Note that we're also missing this canonicalization in IR, but I'm less sure which direction we should go in there. 'lshr' gives us better knownbits, but again the chance of subsequent folds seems more likely with 'add'. We should choose one form or the other.

Diff Detail

Event Timeline

spatel created this revision.Jul 27 2018, 11:49 AM
lebedev.ri added inline comments.Jul 27 2018, 12:29 PM
lib/CodeGen/SelectionDAG/DAGCombiner.cpp
2742–2753
// sub N0, (lshr N10, width-1)  ->  add N0, (ashr N10, width-1)
spatel updated this revision to Diff 157784.Jul 27 2018, 3:06 PM
spatel marked an inline comment as done.

Patch updated:
Add a code comment to describe the transform and motivation.

lebedev.ri accepted this revision.Jul 30 2018, 4:50 AM

The code+x86 test change looks ok to me.

In aarch64 case, as far as i can tell, the main change is that we avoided having to materialize the immediate in register,
although i'm not sure why we no longer fuse the shift into Operand2 of add/sub, commutativity overlook?
https://godbolt.org/g/yAFJS4 - but i don't think i'm comparing them correctly, that syntax is rather alien to me.
So yeah, not sure about aarch64.

This revision is now accepted and ready to land.Jul 30 2018, 4:50 AM

The code+x86 test change looks ok to me.

Thanks!

In aarch64 case, as far as i can tell, the main change is that we avoided having to materialize the immediate in register,
although i'm not sure why we no longer fuse the shift into Operand2 of add/sub, commutativity overlook?
https://godbolt.org/g/yAFJS4 - but i don't think i'm comparing them correctly, that syntax is rather alien to me.
So yeah, not sure about aarch64.

Let me add some more ARM experts to see if we can get an answer on those test diffs; I don't know if we can trust llvm-mca for aarch yet.

Yes, the AArch64 issue is that we decide to use add-with-immediate rather than sub-with-shifted-operand.
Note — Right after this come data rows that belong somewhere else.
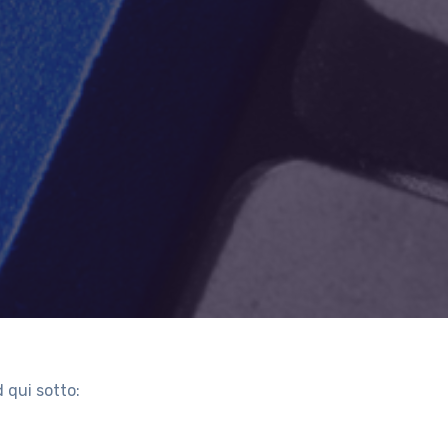
 qui sotto:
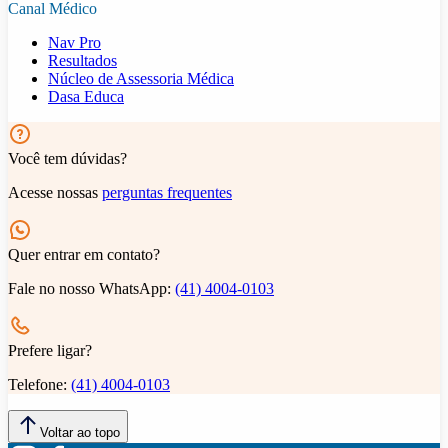
Canal Médico
Nav Pro
Resultados
Núcleo de Assessoria Médica
Dasa Educa
Você tem dúvidas?
Acesse nossas
perguntas frequentes
Quer entrar em contato?
Fale no nosso WhatsApp:
(41) 4004-0103
Prefere ligar?
Telefone:
(41) 4004-0103
Voltar ao topo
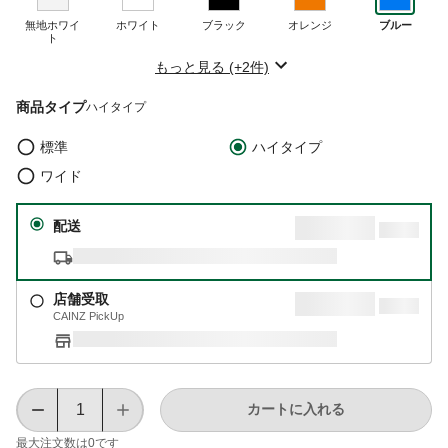
無地ホワイ
ホワイト
ブラック
オレンジ
ブルー
ト
もっと見る (+2件)
商品タイプ
ハイタイプ
標準
ハイタイプ
ワイド
配送
店舗受取
CAINZ PickUp
カートに入れる
最大注文数は
0
です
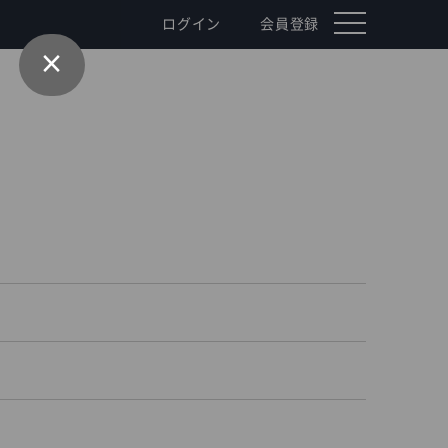
toggle
ログイン
会員登録
navigation
×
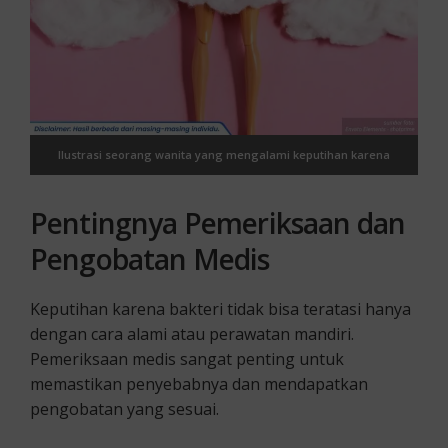
Ilustrasi seorang wanita yang mengalami keputihan karena
bakteri
Pentingnya Pemeriksaan dan
Pengobatan Medis
Keputihan karena bakteri tidak bisa teratasi hanya
dengan cara alami atau perawatan mandiri.
Pemeriksaan medis sangat penting untuk
memastikan penyebabnya dan mendapatkan
pengobatan yang sesuai.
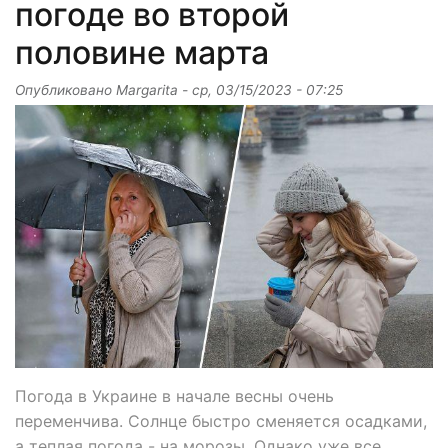
погоде во второй
половине марта
Опубликовано
Margarita
-
ср, 03/15/2023 - 07:25
Погода в Украине в начале весны очень
переменчива. Солнце быстро сменяется осадками,
а теплая погода - на морозы. Однако уже все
Which form is better probably depends on the CPU and the context: by itself, on an A57 you're trading an expensive instruction for cheaper instruction, but if the immediate can be hoisted out of a hot loop the expensive instruction might be cheaper than two cheap instructions. But I think the sub-with-shifted-operand might be cheaper on other CPUs?

Anyway, that's basically independent of this patch, so don't worry about it.
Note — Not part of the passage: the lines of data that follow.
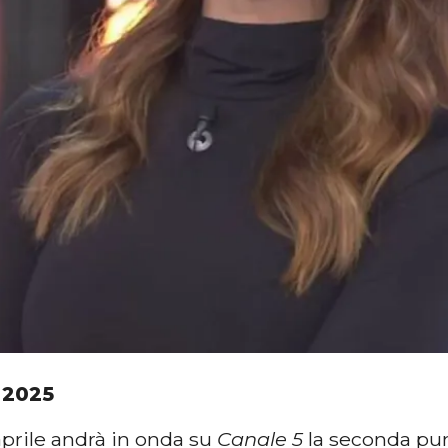
 2025
aprile andrà in onda su
Canale 5
la seconda pu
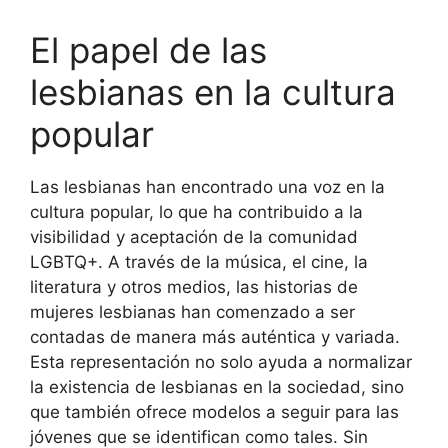
El papel de las
lesbianas en la cultura
popular
Las lesbianas han encontrado una voz en la
cultura popular, lo que ha contribuido a la
visibilidad y aceptación de la comunidad
LGBTQ+. A través de la música, el cine, la
literatura y otros medios, las historias de
mujeres lesbianas han comenzado a ser
contadas de manera más auténtica y variada.
Esta representación no solo ayuda a normalizar
la existencia de lesbianas en la sociedad, sino
que también ofrece modelos a seguir para las
jóvenes que se identifican como tales. Sin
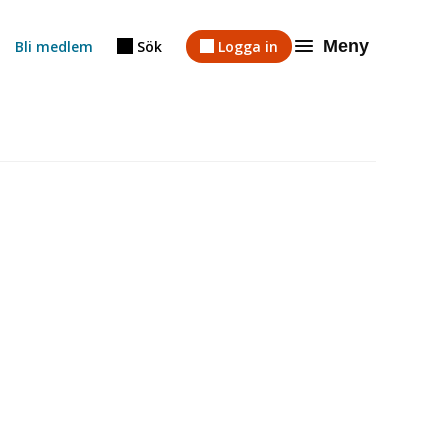
Meny
Bli medlem
Sök
Logga in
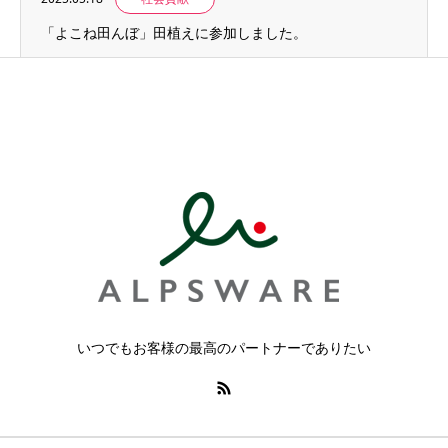
「よこね田んぼ」田植えに参加しました。
いつでもお客様の最高のパートナーでありたい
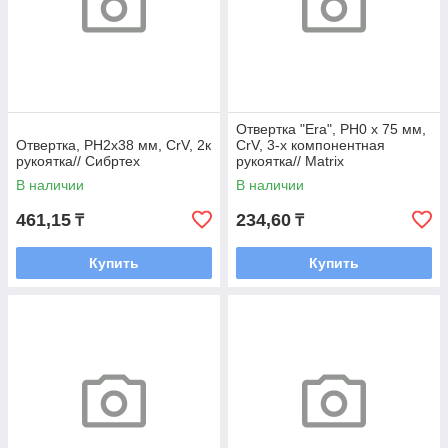
Отвертка "Era", PH0 х 75 мм,
Отвертка, PH2х38 мм, CrV, 2к
CrV, 3-х компонентная
рукоятка// Сибртех
рукоятка// Matrix
В наличии
В наличии
461,15
234,60
₸
₸
Купить
Купить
Yes, the AArch64 issue is that we decide to use add-with-immediate rather than sub-with-shifted-operand. Which form is better probably depends on the CPU and the context: by itself, on an A57 you're trading an expensive instruction for cheaper instruction, but if the immediate can be hoisted out of a hot loop the expensive instruction might be cheaper than two cheap instructions. But I think the sub-with-shifted-operand might be cheaper on other CPUs?

Anyway, that's basically independent of this patch, so don't worry about it.

Thanks!

This revision was automatically updated to reflect the committed changes.